### Exercise tasks
A - Answer these questions from the text on COVID-19 and digestive diseases:
(i) The risk of which condition increased in a stepwise fashion with the severity of the acute phase of COVID-19 infection?
(ii) Which four conditions carry elevated risks for people with mild COVID-19 who did not require hospitalization?
(iii) Which cohort included both male and female participants?
B - Pick up the text on COVID-19 and digestive diseases after its final sentence and continue it.

Utilizing hazard ratios (HRs) and corresponding 95% confidence intervals (CI), the study examined the risks of various digestive diseases, including gastrointestinal (GI) dysfunction, peptic ulcer disease (PUD), gastroesophageal reflux disease (GERD), gallbladder disease, severe liver disease, non-alcoholic liver disease (NAFLD), and pancreatic disease.
The results revealed that, compared to the contemporary comparison group, individuals with a history of COVID-19 had significantly higher risks across several digestive diseases.
Notably, the risks of GERD increased in a stepwise fashion with the severity of the acute phase of COVID-19 infection. Even after a 1-year follow-up, both GERD and GI dysfunction continued to pose risks to COVID-19 patients. Reinfection with SARS-CoV-2 was associated with a higher risk of pancreatic diseases. Importantly, the consistency of results was maintained when the historical cohort was used as the comparison group.
Implications of Findings
The study's findings contribute significantly to our understanding of the long-term consequences of COVID-19 on the digestive system. The association between COVID-19 and heightened risks of GI dysfunction, GERD, and other digestive system ailments underscores the need for sustained attention to post-acute complications. Moreover, the risks were evident even in non-hospitalized COVID-19 patients, emphasizing the broad impact of the virus on digestive health.
Key Findings:
-Association with Digestive Diseases: COVID-19 is significantly associated with a heightened long-term risk of various digestive system diseases, including GI dysfunction, GERD, and more.
-Generalizability and Inclusion: The inclusion of both male and female participants in the UK Biobank cohort enhances the generalizability of the study compared to previous research with sex-selective biases.
-Risk in Non-Hospitalized Cases: Individuals with mild COVID-19 symptoms, not requiring hospitalization, face elevated risks of GI dysfunction, PUD, GERD, and NAFLD.
-Severity Impact: The severity of COVID-19 is linked to an increased risk of developing GERD, emphasizing the need for tailored healthcare strategies across different degrees of severity.

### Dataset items
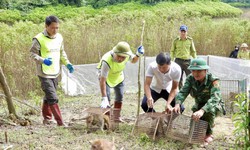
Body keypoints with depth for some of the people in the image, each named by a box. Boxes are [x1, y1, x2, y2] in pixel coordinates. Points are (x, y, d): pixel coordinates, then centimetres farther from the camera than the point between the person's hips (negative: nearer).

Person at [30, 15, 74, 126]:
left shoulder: (59, 37, 5)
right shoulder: (39, 39, -14)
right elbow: (33, 54, -11)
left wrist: (67, 63, 4)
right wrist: (43, 60, -28)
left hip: (55, 73, 6)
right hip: (44, 74, -6)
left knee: (48, 96, 19)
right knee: (53, 98, -10)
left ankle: (47, 118, 33)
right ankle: (60, 122, -6)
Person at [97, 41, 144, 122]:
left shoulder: (128, 55, -30)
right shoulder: (107, 61, -45)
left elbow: (133, 60, -2)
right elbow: (102, 80, -44)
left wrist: (138, 55, -26)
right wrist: (104, 98, -47)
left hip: (118, 76, 5)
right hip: (105, 76, -5)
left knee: (119, 97, 11)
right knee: (107, 98, -16)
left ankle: (117, 117, 29)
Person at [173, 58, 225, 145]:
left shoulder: (213, 81, -32)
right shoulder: (190, 79, -18)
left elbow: (214, 98, -45)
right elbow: (183, 92, -27)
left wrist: (202, 111, -62)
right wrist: (177, 104, -50)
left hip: (215, 105, -5)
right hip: (199, 105, 5)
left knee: (209, 109, -35)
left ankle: (208, 134, -14)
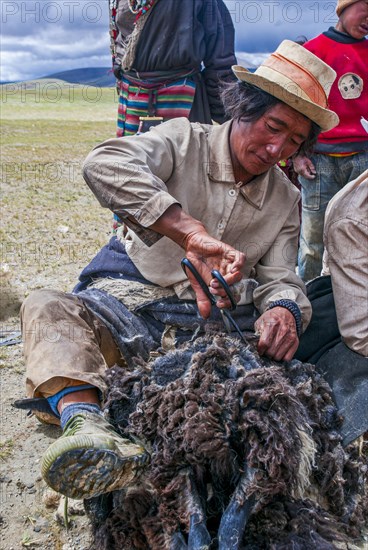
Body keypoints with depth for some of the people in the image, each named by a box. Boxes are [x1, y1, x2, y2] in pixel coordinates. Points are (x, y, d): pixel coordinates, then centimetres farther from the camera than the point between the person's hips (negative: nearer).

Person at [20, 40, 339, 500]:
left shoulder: (285, 200, 15)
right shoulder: (185, 142, 0)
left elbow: (280, 280, 10)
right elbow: (104, 164, -21)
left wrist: (283, 309, -19)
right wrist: (192, 232, -35)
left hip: (209, 327, 3)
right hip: (129, 306, -2)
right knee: (46, 307, -32)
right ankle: (84, 422, -58)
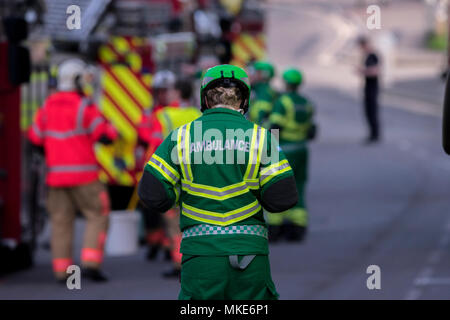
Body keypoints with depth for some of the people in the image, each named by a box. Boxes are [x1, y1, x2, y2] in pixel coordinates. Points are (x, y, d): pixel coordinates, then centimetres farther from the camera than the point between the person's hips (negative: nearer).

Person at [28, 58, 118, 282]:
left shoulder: (47, 106, 6)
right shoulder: (84, 107, -12)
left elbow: (35, 139, 12)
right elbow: (105, 136, -13)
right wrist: (112, 129, 10)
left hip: (56, 172, 6)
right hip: (83, 175, -5)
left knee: (61, 222, 8)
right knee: (97, 216, 3)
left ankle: (61, 269, 5)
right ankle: (90, 263, -8)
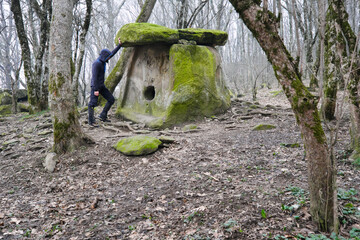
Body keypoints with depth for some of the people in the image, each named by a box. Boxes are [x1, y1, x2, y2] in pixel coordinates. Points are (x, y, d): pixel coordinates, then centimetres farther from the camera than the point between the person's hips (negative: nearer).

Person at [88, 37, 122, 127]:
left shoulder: (102, 60, 9)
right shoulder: (96, 63, -18)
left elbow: (112, 53, 18)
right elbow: (94, 77, -22)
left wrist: (119, 44, 15)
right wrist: (96, 90, -25)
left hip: (101, 86, 9)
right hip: (95, 86, -9)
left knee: (111, 100, 5)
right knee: (92, 103, -7)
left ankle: (103, 116, 9)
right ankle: (91, 121, -1)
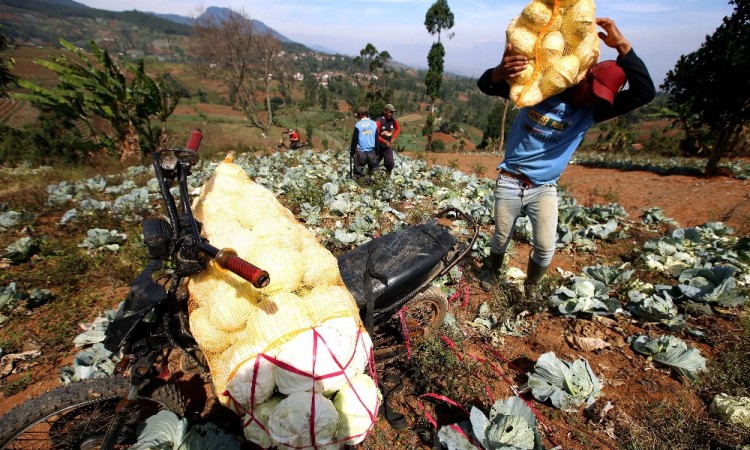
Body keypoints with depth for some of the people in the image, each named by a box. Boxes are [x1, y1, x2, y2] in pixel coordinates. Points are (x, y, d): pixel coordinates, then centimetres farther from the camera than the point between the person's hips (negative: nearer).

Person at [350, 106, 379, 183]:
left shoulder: (358, 125, -9)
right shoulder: (374, 124, 2)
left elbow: (354, 140, -7)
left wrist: (352, 152, 4)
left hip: (361, 152, -3)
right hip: (372, 151, 3)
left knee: (358, 170, 9)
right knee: (372, 168, 22)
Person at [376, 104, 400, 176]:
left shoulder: (393, 121, -5)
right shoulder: (379, 121, -19)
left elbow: (398, 129, 15)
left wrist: (393, 138, 4)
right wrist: (385, 141, -19)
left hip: (388, 146, 3)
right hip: (379, 146, -3)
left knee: (390, 164, -9)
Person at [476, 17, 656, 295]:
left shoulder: (591, 111, -1)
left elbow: (645, 93, -12)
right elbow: (484, 86, -11)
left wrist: (622, 46, -18)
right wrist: (501, 71, -36)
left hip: (544, 189, 2)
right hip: (510, 182, -2)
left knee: (546, 248, -2)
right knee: (501, 238, 10)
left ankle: (532, 285, 28)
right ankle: (493, 271, 41)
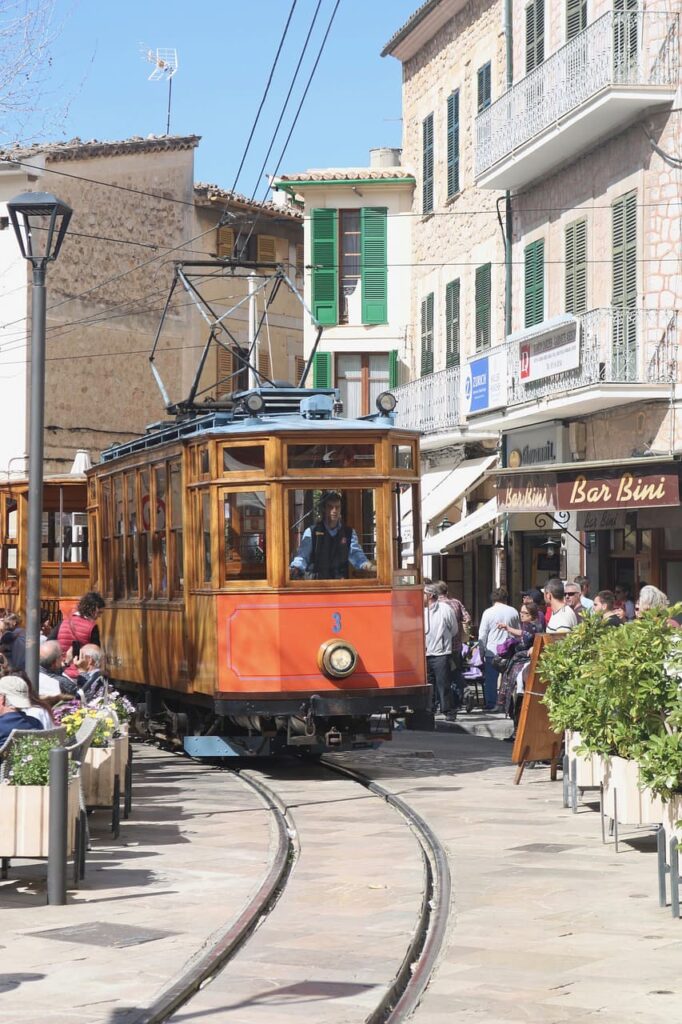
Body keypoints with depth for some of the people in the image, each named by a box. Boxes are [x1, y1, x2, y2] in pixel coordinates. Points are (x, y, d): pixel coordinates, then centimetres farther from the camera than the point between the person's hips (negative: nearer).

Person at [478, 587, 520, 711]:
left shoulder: (488, 612, -4)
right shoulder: (513, 612, 3)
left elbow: (482, 635, -2)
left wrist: (482, 651, 5)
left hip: (492, 651, -2)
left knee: (491, 678, 4)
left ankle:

### Outputs for the tasks
A -
(i) Gastroesophageal reflux disease (GERD).
(ii) GI dysfunction, peptic ulcer disease (PUD), GERD, and non-alcoholic liver disease (NAFLD).
(iii) The UK Biobank cohort.

B -
-Prolonged Impacts: Risks of GI dysfunction and GERD persist beyond 1-year follow-up, highlighting the long-term effects of COVID-19 on specific digestive disorders.
-Reinfection Risks: Individuals with SARS-CoV-2 reinfection exhibit a significant increase in the long-term risk of developing pancreatic diseases.
Study Strengths
While the precise mechanisms linking COVID-19 to digestive diseases remain elusive, several possibilities have been proposed. These include fecal-oral transmission, interactions with the angiotensin-converting enzyme 2 (ACE2) receptor, and the role of inflammatory markers and cytokines. The study's strengths lie in its extended follow-up period, nationwide representation, comprehensive comparison groups, and subgroup analyses, which contribute to the validity and reliability of the findings.
In conclusion, this population-based cohort study unravels the enduring risks of digestive diseases following COVID-19. The findings emphasize the necessity for long-term care, management, and tailored follow-up strategies for individuals who have faced the virus. Comprehensive awareness of the varying risks over time is crucial for developing appropriate healthcare strategies during the post-acute phase and ensuring effective long-term clinical follow-up post-recovery. As we continue to grapple with the far-reaching consequences of the pandemic, this research serves as a valuable guide for healthcare practitioners and policymakers in addressing the complex aftermath of COVID-19.
The study findings were published in the peer reviewed journal: BMC Medicine.